Acids, bases and buffers

Question 1

Definition of a Bronsted-Lowry acid.

Answer 1

Proton donor.

Question 2

Definition of a Bronsted-Lowry base.

Answer 2

Proton acceptor.

Question 3

Definition of a strong acid.

Answer 3

A proton donor that fully dissociates into its ions in solution.

Question 4

Definition of a weak acid.

Answer 4

A proton donor that partially dissociates into its ions in a solution.

Question 5

What do the terms monobasic, dibasic and tribasic refer to?

Answer 5

The total number of hydrogen ions in the acid that can be replaced per molecule in an acid-base reaction.

Question 6

Definition of a conjugate acid-base pair.

Answer 6

A set of two species that transform into each other by loss or gain of a proton, i.e they consist of the same species apart from the H+.

Question 7

What is the equation for find the pH?

Answer 7

pH = -log10[H+]

Question 8

What is the equation to find [H+]?

Answer 8

10^-pH

Question 9

Write a Kc expression for the dissociation of water.

Answer 9

*Refer to ABB notes.

Question 10

What is the value of Kw at 25 degrees?

Answer 10

1 x 10^-14 mol^2dm^-6.

Question 11

Calculate the pH of 0.11moldm^-3 of HCl(aq).

Answer 11

pH = 0.959

Question 12

Calculate the pH of 2moldm^-3 HNO3(aq).

Answer 12

pH = -0.301

Question 13

Calculate the pH of 0.5moldm^-3 of HCl(aq).

Answer 13

pH = 0.301

Question 14

Cacluate the pH of 0.21moldm^-3 of H2SO4(aq).

Answer 14

pH = 0.377

Question 15

Calculate the pH of 0.01moldm^-3 of H3PO4(aq).

Answer 15

pH = 1.52

Question 16

Find [H+] in a solution of HCl(aq) of pH 2.05.

Answer 16

[H+] = 8.91 x 10^-3 moldm^-3

Question 17

Find [H+] in a solution of CH3CH3COOH(aq) of pH 3.40.

Answer 17

[H+] = 3.98 x 10^-4 moldm^-3

Question 18

Find [H+] in NaOH9aq) with a pH of 13.5.

Answer 18

[H+] = 3.16 x 10^-14 moldm^03

Question 19

Find the pH of water at 298K given that Kw = 1 x10^-14 mol^2dm^-6 at 298K.

Answer 19

pH = 7.

Question 20

Find the pH of water at 398K given that Kw = 2.5 x 10^-14 mol^2dm^-6.

Answer 20

pH= 6.80

Question 21

Calculate the pH of 1moldm^-3 NaOH(aq).

Answer 21

pH = 14

Question 22

Calculate the pH of 0.03moldm^-3 of KOH(aq).

Answer 22

pH = 12.5

Question 23

Calculate the pH of 0.025moldm^-3 CaOH2(aq).

Answer 23

12.7

Question 24

What is the equation to calculate pKa?

Answer 24

pKa = -log10Ka

Question 25

What is the equation to calculate Ka?

Answer 25

Ka = 10^-pKa

Question 26

How does a larger Ka value affect the equilibrium?

Answer 26

The larger the numerical value of Ka, the more the equilibrium lies to the right, the greater the concentration of the dissociated ions H+ and A- (numerator), and the stronger the acid.

Question 27

How does a smaller Ka value affect equilibrium?

Request A
Repeat the part of the acids, bases and buffers text that starts at the words "The total number" and ends after the words "find the pH?".
Request B
Write what comes next in the acids, bases and buffers text, picking up right after its last line.
You will not need the records for any of this work.

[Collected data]

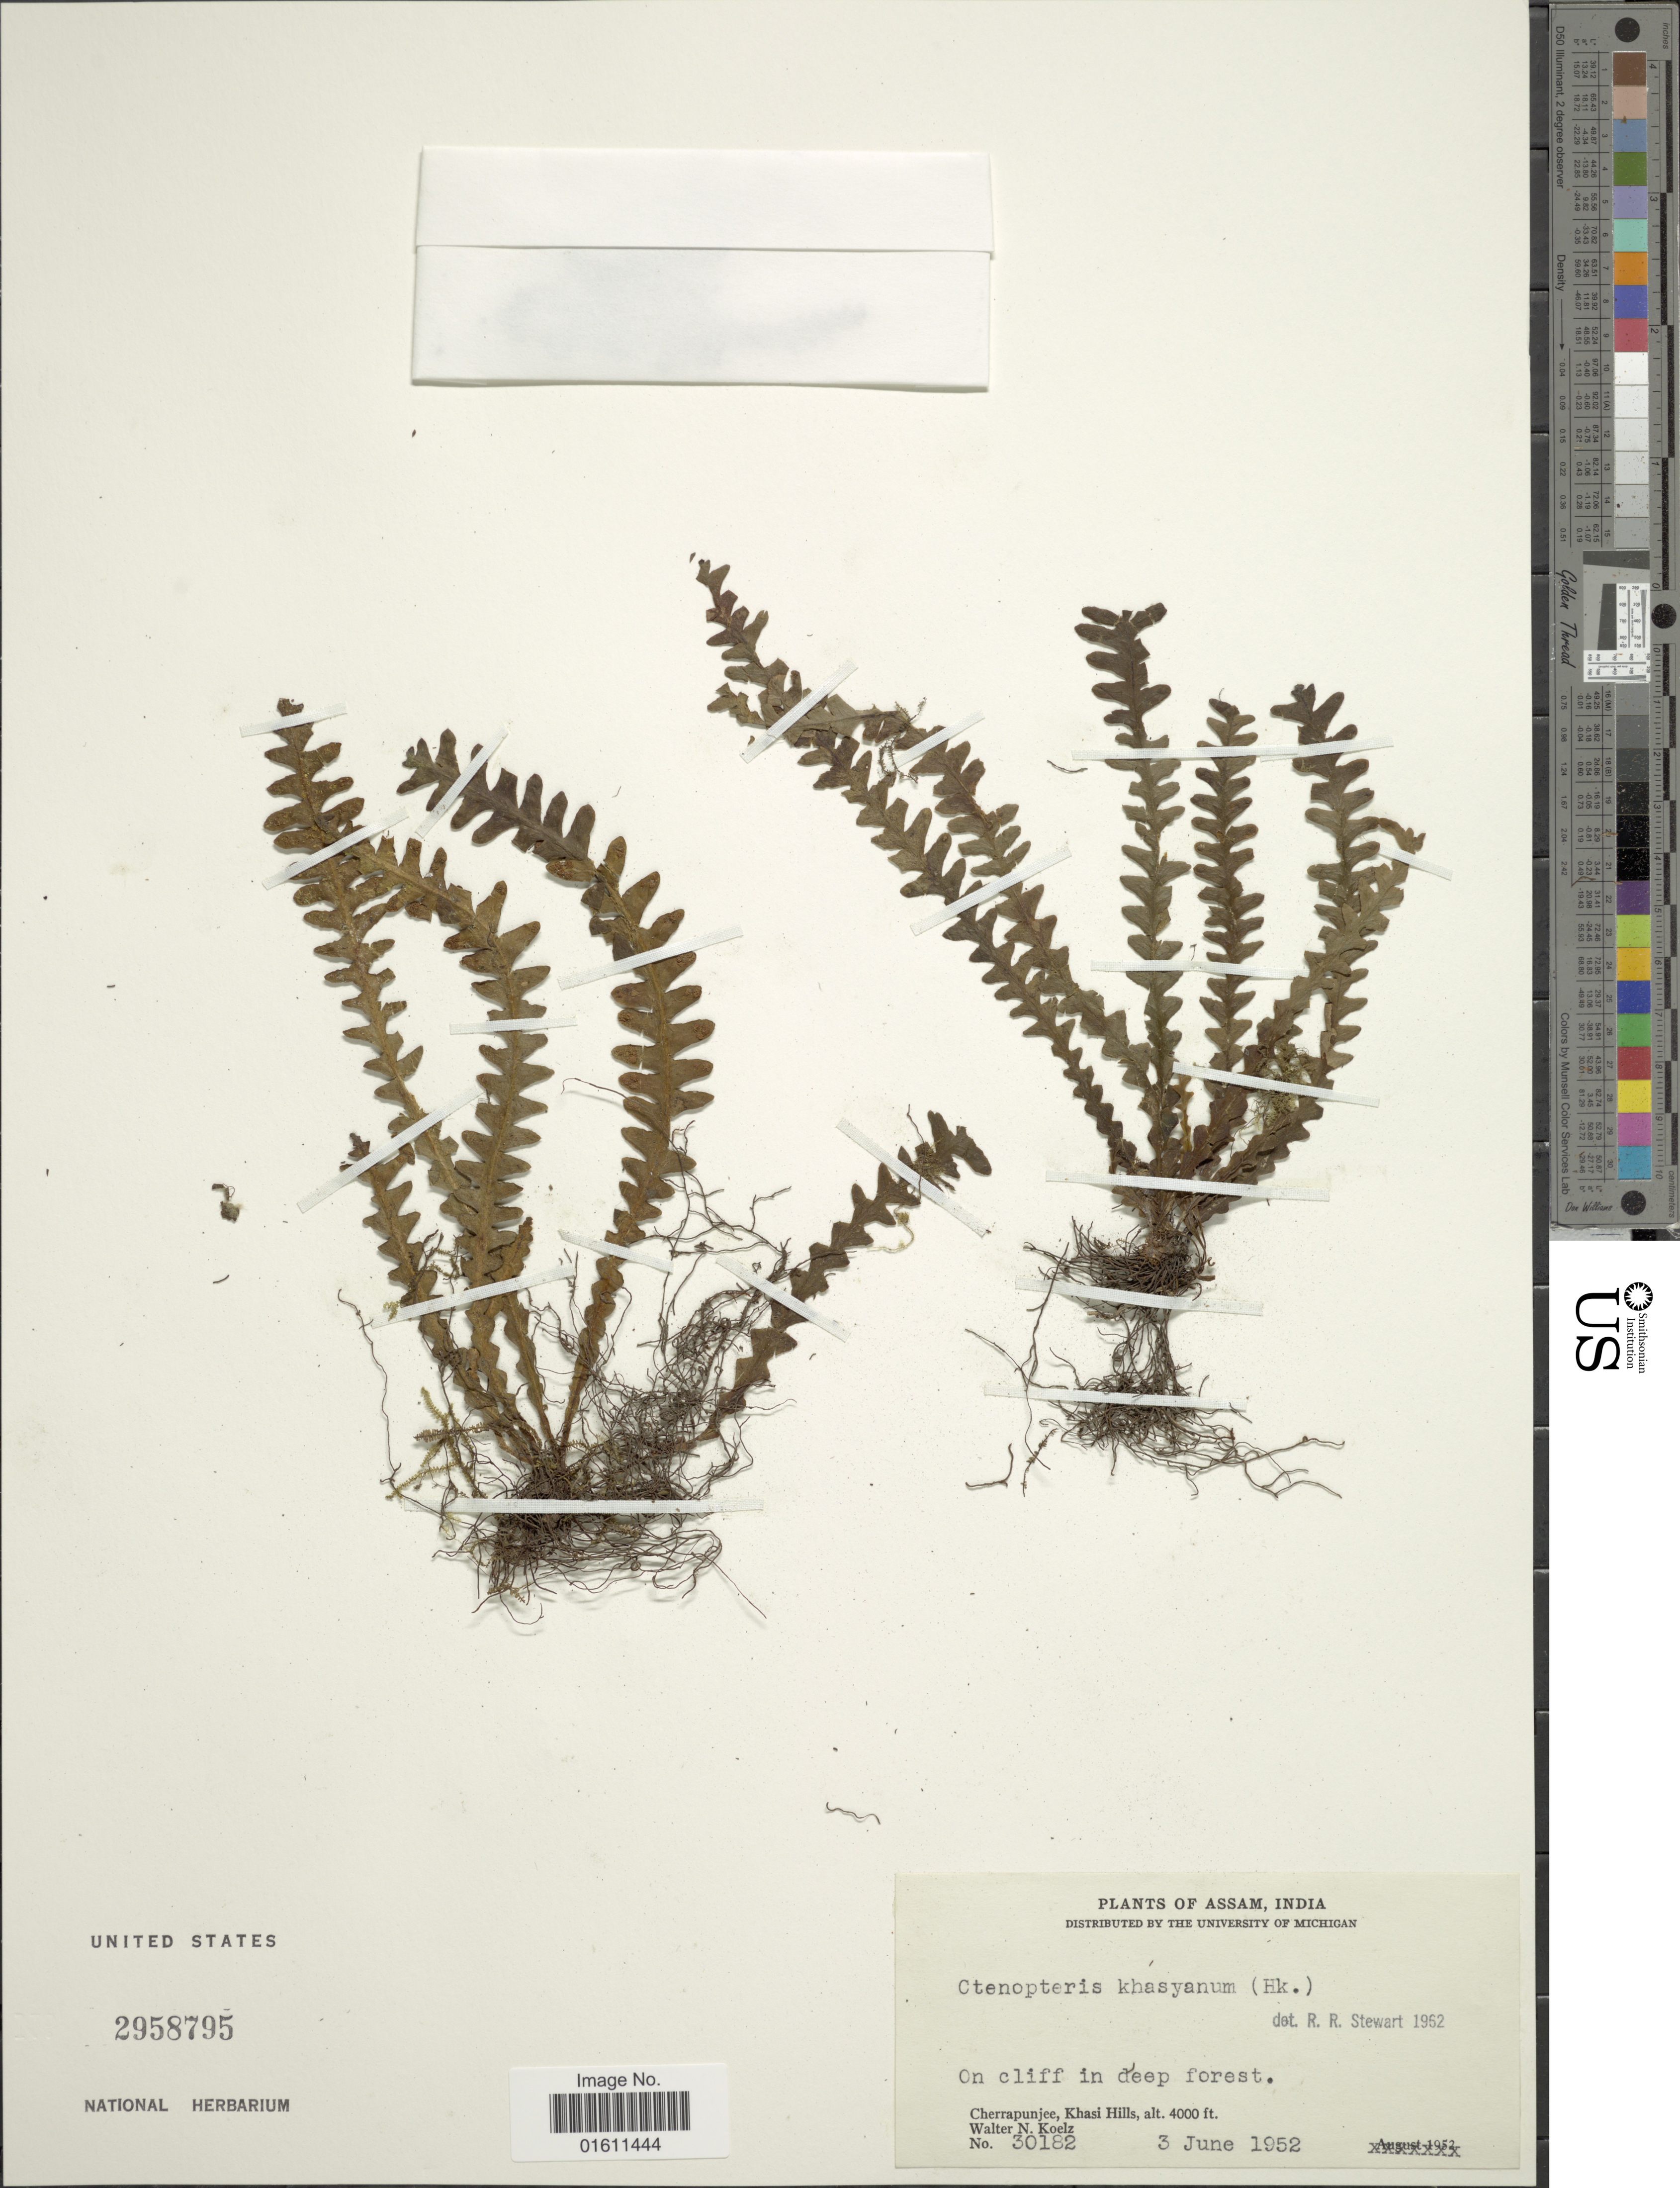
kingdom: Plantae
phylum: Tracheophyta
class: Polypodiopsida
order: Polypodiales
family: Polypodiaceae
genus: Prosaptia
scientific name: Prosaptia khasyana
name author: (Hook.) C. Chr. & Tardieu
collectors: W. N. Koelz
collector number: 30182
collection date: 1952-06-03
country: India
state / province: Meghalaya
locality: Assam, India, Cherrapunjee, Khasi Hills.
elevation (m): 1219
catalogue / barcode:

Result A
The total number of hydrogen ions in the acid that can be replaced per molecule in an acid-base reaction.

Question 6

Definition of a conjugate acid-base pair.

Answer 6

A set of two species that transform into each other by loss or gain of a proton, i.e they consist of the same species apart from the H+.

Question 7

What is the equation for find the pH?

Result B
Answer 27

The smaller the numerical value of Ka, the more the eqilibrium is to the left, the smaller the concentration of the dissociated ions H+ and A- (nuerator, and the weaker the acid.

Question 28

Why is [H+] = [A-] only an approximation when calculating the pH of weak monobasic acids using Ka?

Answer 28

Water also dissociates forming a very small concentration of H+ but this is so small it can be considered to be negligible compared with the [H+] from the acid.

Question 29

When will the approximation: [HA]eqm = [HA]start (undissociated), be true when calculating the pH of a weak monobasic acid using Ka?

Answer 29

[HA]eqm = [HA]start - [H+]eqm. As the dissociation of weak acids is small, can assume [H+]eqm is very small so [HA]&raquo_space; [H+]eqm and the decrease in the concentration of HA from the dissociation is negligible.

Question 30

What is the simplification of the Ka expression when using the approximations to calculate the pH of a weak monobasic acid?

Answer 30

*Refer to ABB notes.

Question 31

Find the pH of a weak acid; HA, which has a concentration of 0.1moldm^-3 and a Ka of 1.7 x 10^-5 moldm^-3.

Answer 31

2.88

Question 32

Explain the limitation of the approximation: [H+] = [A-] when calculating the pH of a weak monobasic acid.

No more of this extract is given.